Primeira condenação do género em Portugal
Esta é a primeira condenação do género em Portugal que resultou em coimas totais superiores às aplicadas no cartel da banca. A AdC impôs também a imediata cessação da prática, por não ser possível excluir que os comportamentos investigados estejam ainda em curso. Caso a empresa prossiga com a prática sancionada, e de que isso fique provado, a AdC pode aplicar sanção pecuniária compulsória, num montante não superior a 5% da média diária do volume de negócios da empresa,
Em causa está uma prática conhecida como hub-and-spoke, que permite através de acordo entre um fornecedor comum e várias empresas de distribuição alinhar os preços de venda ao público, “restringindo a concorrência pelo preço entre supermercados e privando os consumidores de preços diferenciados”. Na prática, este comportamento resulta numa subida generalizada dos preços de venda ao público, um resultado que é obtido evitando os contactos diretos entre as empresas de distribuição, o que configura um cartel.

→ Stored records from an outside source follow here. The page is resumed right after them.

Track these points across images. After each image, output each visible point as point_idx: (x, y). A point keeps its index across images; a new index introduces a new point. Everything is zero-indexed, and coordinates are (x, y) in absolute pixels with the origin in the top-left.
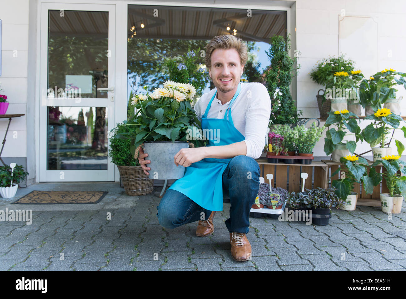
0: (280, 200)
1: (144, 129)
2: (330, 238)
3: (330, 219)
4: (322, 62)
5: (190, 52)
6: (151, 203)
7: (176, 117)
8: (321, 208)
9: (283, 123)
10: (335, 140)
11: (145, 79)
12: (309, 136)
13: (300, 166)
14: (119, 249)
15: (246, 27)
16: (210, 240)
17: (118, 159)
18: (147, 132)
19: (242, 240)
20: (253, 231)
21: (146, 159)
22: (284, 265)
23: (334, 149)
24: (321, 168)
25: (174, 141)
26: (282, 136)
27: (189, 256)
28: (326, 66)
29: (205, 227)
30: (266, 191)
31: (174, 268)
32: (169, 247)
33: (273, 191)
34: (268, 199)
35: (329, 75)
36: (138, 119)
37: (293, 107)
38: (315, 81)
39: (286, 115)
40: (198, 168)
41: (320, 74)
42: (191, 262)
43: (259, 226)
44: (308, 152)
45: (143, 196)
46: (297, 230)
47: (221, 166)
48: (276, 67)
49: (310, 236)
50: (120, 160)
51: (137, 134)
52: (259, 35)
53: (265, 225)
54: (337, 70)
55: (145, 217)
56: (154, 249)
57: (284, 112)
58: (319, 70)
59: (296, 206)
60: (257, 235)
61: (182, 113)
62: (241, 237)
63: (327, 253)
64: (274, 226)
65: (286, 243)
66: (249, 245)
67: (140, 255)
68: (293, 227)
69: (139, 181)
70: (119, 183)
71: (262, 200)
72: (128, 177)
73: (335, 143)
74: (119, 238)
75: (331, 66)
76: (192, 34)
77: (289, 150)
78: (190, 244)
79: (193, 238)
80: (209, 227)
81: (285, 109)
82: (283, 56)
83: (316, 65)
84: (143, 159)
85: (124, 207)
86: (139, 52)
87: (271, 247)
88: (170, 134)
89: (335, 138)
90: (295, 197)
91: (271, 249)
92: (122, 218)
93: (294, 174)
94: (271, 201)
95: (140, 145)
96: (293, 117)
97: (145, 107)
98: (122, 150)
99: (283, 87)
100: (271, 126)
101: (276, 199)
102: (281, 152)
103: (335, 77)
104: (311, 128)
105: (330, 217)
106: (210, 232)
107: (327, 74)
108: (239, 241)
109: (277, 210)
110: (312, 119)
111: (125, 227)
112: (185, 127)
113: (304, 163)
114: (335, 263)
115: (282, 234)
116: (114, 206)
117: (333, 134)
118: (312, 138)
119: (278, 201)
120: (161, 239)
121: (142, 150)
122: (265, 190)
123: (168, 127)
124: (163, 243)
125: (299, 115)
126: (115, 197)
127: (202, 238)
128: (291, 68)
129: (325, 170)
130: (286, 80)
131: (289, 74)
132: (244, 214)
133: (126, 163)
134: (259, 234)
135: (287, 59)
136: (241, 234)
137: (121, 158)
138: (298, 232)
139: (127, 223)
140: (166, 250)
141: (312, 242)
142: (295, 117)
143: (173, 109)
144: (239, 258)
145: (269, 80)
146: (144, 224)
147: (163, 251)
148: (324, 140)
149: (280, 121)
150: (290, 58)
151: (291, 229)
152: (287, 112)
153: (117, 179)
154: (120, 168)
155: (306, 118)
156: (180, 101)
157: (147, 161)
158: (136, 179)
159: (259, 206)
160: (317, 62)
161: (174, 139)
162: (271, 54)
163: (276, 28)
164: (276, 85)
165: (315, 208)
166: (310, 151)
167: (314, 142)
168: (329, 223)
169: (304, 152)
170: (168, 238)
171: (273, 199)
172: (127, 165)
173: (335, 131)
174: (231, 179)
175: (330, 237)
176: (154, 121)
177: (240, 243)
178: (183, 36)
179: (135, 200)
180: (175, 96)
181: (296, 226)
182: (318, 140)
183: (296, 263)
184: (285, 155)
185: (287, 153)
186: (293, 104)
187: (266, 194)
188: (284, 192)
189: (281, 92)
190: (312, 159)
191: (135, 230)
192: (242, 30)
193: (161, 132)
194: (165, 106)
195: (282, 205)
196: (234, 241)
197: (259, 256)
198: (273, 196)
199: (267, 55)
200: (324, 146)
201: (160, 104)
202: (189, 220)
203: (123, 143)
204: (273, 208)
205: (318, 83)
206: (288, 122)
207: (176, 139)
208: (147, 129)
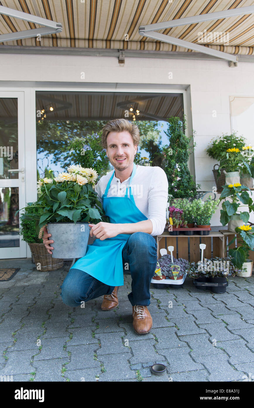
0: (181, 270)
1: (48, 211)
2: (227, 306)
3: (227, 287)
4: (216, 139)
5: (94, 134)
6: (60, 278)
7: (78, 199)
8: (218, 277)
9: (182, 197)
10: (229, 211)
11: (57, 156)
12: (205, 209)
13: (200, 237)
14: (26, 327)
15: (147, 108)
16: (114, 313)
17: (28, 237)
18: (51, 214)
19: (143, 313)
20: (155, 302)
21: (49, 239)
22: (182, 336)
23: (229, 220)
24: (218, 238)
25: (75, 222)
26: (182, 209)
27: (93, 331)
28: (219, 143)
29: (110, 301)
30: (168, 263)
31: (78, 344)
32: (75, 322)
33: (174, 261)
34: (169, 270)
35: (223, 151)
36: (42, 201)
37: (191, 182)
38: (211, 156)
39: (185, 190)
40: (99, 246)
41: (215, 150)
42: (95, 337)
43: (161, 297)
44: (205, 223)
45: (54, 271)
46: (197, 299)
47: (120, 243)
48: (174, 145)
49: (209, 304)
50: (30, 238)
51: (41, 215)
52: (161, 115)
53: (167, 296)
54: (230, 147)
55: (54, 293)
56: (60, 325)
57: (183, 187)
58: (214, 146)
59: (195, 276)
60: (159, 306)
61: (84, 195)
62: (143, 310)
63: (223, 321)
64: (176, 296)
65: (186, 313)
66: (150, 318)
67: (47, 333)
68: (193, 296)
69: (49, 257)
70: (31, 259)
71: (164, 271)
72: (39, 254)
73: (229, 215)
74: (28, 316)
75: (224, 143)
76: (98, 115)
77: (188, 222)
78: (95, 319)
79: (98, 312)
80: (114, 301)
81: (184, 184)
82: (180, 136)
83: (211, 142)
84: (47, 239)
85: (34, 283)
86: (50, 133)
87: (171, 318)
88: (72, 216)
89: (230, 210)
90: (195, 267)
91: (172, 320)
92: (32, 295)
93: (194, 244)
94: (172, 272)
95: (44, 225)
96: (192, 191)
97: (50, 190)
98: (32, 228)
99: (181, 163)
100: (171, 201)
101: (177, 270)
102: (181, 224)
103: (228, 154)
104: (207, 201)
105: (227, 285)
106: (114, 305)
107: (221, 150)
108: (140, 314)
109: (177, 280)
110: (209, 192)
111: (34, 304)
112: (86, 209)
113: (202, 234)
114: (230, 331)
115: (183, 304)
116: (25, 283)
117: (228, 206)
118: (208, 211)
119: (179, 272)
120: (67, 315)
121: (46, 230)
122: (167, 261)
123: (71, 209)
124: (70, 318)
125: (198, 189)
126: (26, 274)
127: (107, 312)
128: (188, 146)
129: (222, 240)
130: (183, 157)
131: (186, 151)
132: (145, 287)
133: (36, 240)
134: (161, 305)
135: (184, 138)
136: (142, 307)
137: (32, 236)
138: (197, 301)
139: (36, 300)
140: (72, 326)
141: (210, 310)
142: (193, 191)
143: (75, 192)
144: (140, 331)
145: (169, 157)
146: (53, 300)
147: (69, 327)
148: (220, 211)
149: (180, 195)
150: (187, 137)
151: (191, 299)
152: (185, 186)
153: (29, 255)
154: (30, 245)
155: (203, 192)
156: (82, 185)
157: (50, 241)
158: (46, 256)
159: (161, 278)
160: (212, 140)
161: (75, 221)
162: (169, 134)
163: (175, 109)
164: (174, 162)
165: (212, 277)
166: (208, 223)
167: (211, 215)
168: (226, 290)
169: (202, 224)
170: (74, 314)
171: (174, 270)
172: (37, 242)
173: (230, 203)
174: (130, 255)
175: (226, 304)
176: (57, 203)
177: (142, 316)
178: (90, 118)
179: (46, 276)
180: (77, 180)
181: (196, 295)
182: (214, 212)
183: (194, 332)
184: (185, 228)
185: (187, 225)
186: (191, 179)
187: (168, 265)
188: (185, 262)
189: (180, 168)
190: (209, 230)
191: (44, 307)
192: (144, 111)
193: (64, 213)
194: (68, 189)
195: (183, 276)
196: (136, 314)
197: (160, 328)
198: (173, 267)
199: (166, 135)
200: (220, 217)
201: (64, 187)
202: (92, 297)
203: (33, 221)
204: (175, 279)
205: (214, 158)
206: (187, 196)
207: (78, 220)
208: (51, 211)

Segundo o regulador da concorrência, neste esquema só “os consumidores são prejudicados.” Os visados representam uma parte muito substancial do mercado da grande distribuição, pelo que estes comportamentos terão afetado quase toda a população portuguesa.
A Autoridade da Concorrência tem curso várias investigações nesta área com 16 processos de contraordenação e mais de dez só neste setor. As investigações no retalho alimentar deram já origem a 7 novas de ilicitide (acusações) contra empresas de distribuição e fornecedores de bebidas alcoólicas e não alcoólicas, de pão e bolos embalados e de produtos de higiene pessoal, beleza e cosmética.
De acordo com a investigação, eram dirigidas ameaças, retaliações, pressões e descontos condicionados (tanto da parte dos fornecedores como dos distribuidores) às empresas que resistiam ou se desviavam desse alinhamento, o que não é admissível, nem lícito. O processo envolveu diligências de buscas e apreensão, que apanharam trocas de mails que ajudaram a comprovar as práticas que violam as regras da concorrência. A Concorrência indica ainda que ficou provado “na investigação que os agentes envolvidos tinham consciência do ilícito praticado, tendo-se detetado inclusive comunicações com apelo à destruição de prova”
As coimas foram fixadas em função do volume de negócios das empresas sancionadas (até 10% do total anual) nos mercados afetados, tendo em conta a gravidade e a duração da infração, o grau de envolvimento na prática e a situação económica da empresa. No caso da segunda condenação, a Modelo Continente, Pingo Doce, Auchan e Intermarché, foram aplicadas, em cúmulo jurídico, coimas únicas de concurso.
Atualizado com reações da Sonae, Jerónimo Martins e Central de Cervejas.